Most will be pay-to-play product placement stations with experts on hand to answer questions. Look for tech companies like Apple, Amazon, Google and Microsoft to pave the way for these kinds of storefronts.

Will there be a mobile business in your future?

On a recent shopping trip, I went to three separate stores to find an unusual product. But with each in-store experience I tracked down a sales clerk and they told me about an option that either wasn’t apparent to most customers, or that I hadn’t considered.

Yes, the online retail is stealing a growing percentage of business, but people-to-people interactions still matters. However, it’s mattering less, and pricing competition is making the people-to-people option a luxury.

When it comes to retail, consumers are in control. They decide what to buy, where to buy, when to buy, and how much they’re willing to spend.
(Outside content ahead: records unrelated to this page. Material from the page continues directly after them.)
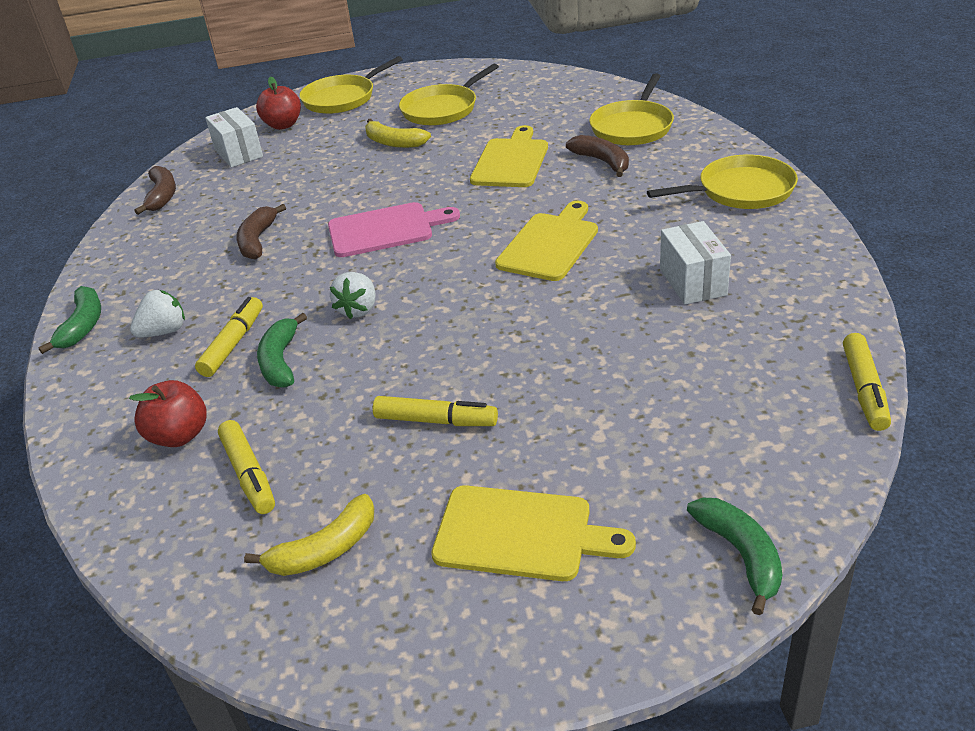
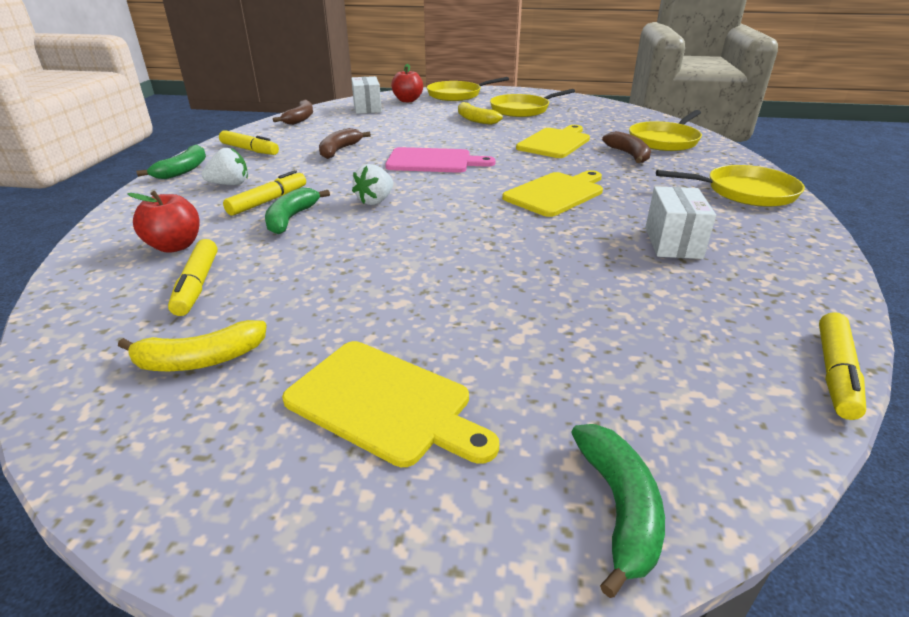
camera: 15 degrees right, 5 degrees down
yellow marker [373,396,498,426] -> yellow marker moved to [219,130,279,155]

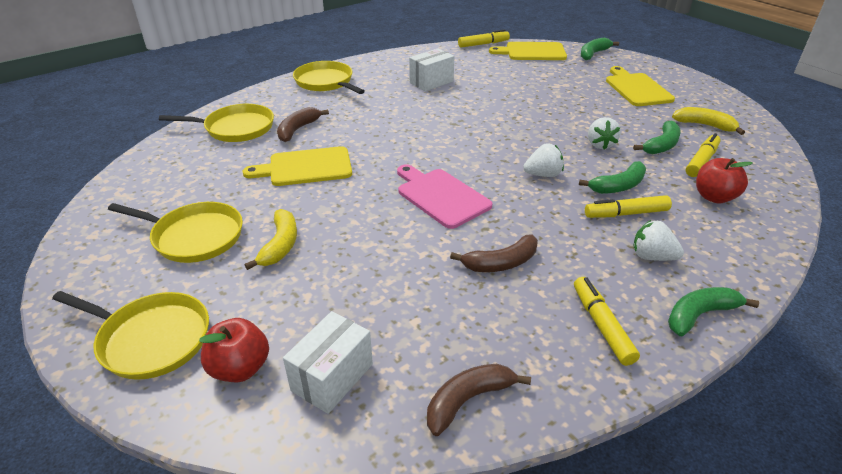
camera: 135 degrees left, 5 degrees up
yellow cutting board [502,170,603,217] -> yellow cutting board moved to [489,42,567,60]
none -> white strawberry [588,117,621,150]
none -> green banana [633,120,681,154]

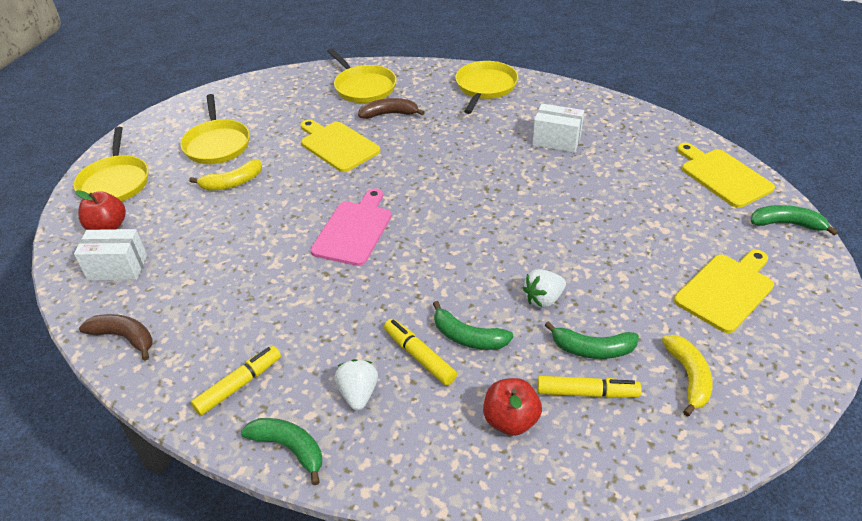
camera: 60 degrees right, 5 degrees up
brown banana [450,234,538,272] -> none
yellow marker [458,29,510,48] -> none
white strawberry [523,143,564,177] -> none

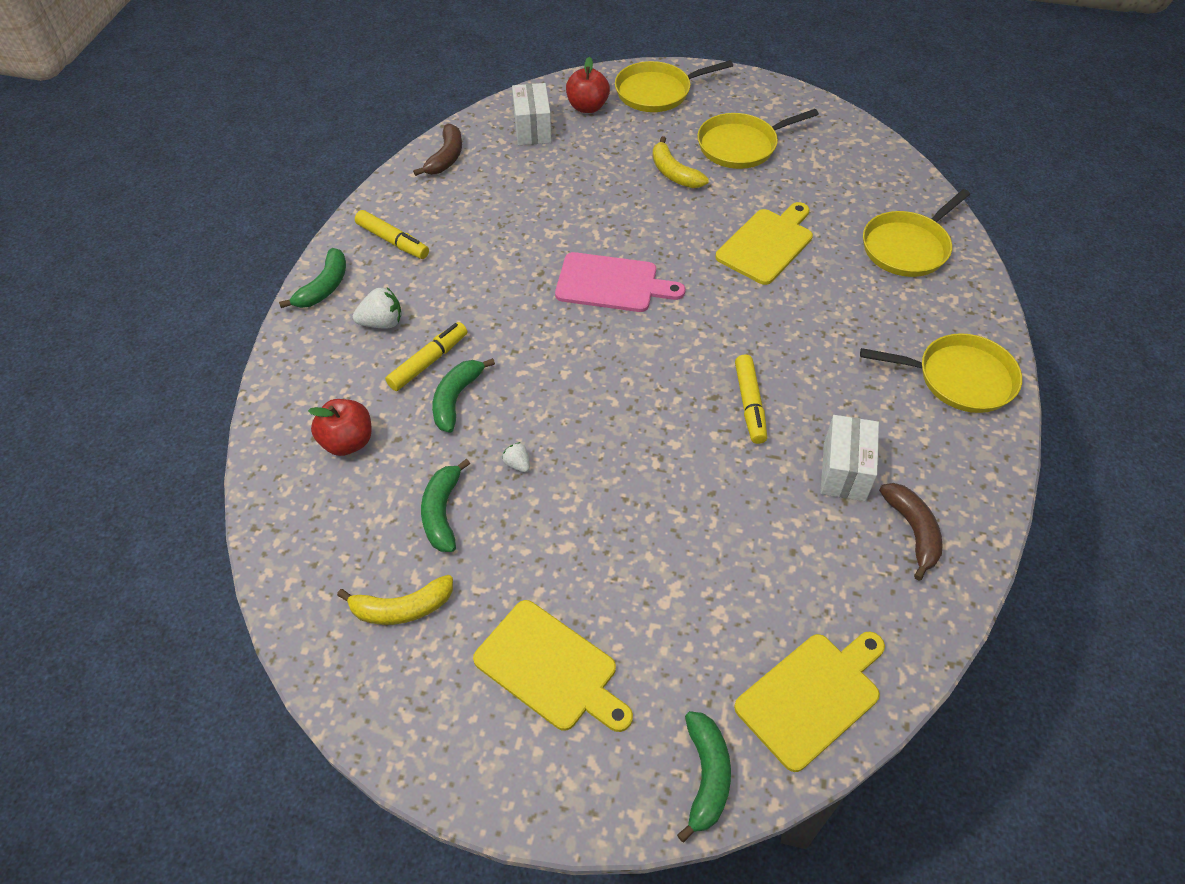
camera: 80 degrees right, 10 degrees up
brown banana [358,98,425,119] -> brown banana moved to [879,483,943,580]
white strawberry [523,269,566,308] -> white strawberry [502,442,530,472], size x0.58
yellow marker [537,376,641,398] -> yellow marker moved to [735,355,767,444]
In a connected world, where information is fluid and transparent, retailers must become actively engaged in the global conversation. If not, their customers will begin the conversations without them.

Physical stores still provide the best way to create a high-value relationship with customers that add to the brand experience, but in addition to online sales, they will soon find new competition in the form of mobile storefronts.

As the driverless era kicks into high gear, our thinking about proximity, place, and location will also shift. Will bricks and mortar retail survive? Yes, in some form, but it may end up far different than anything you can imagine.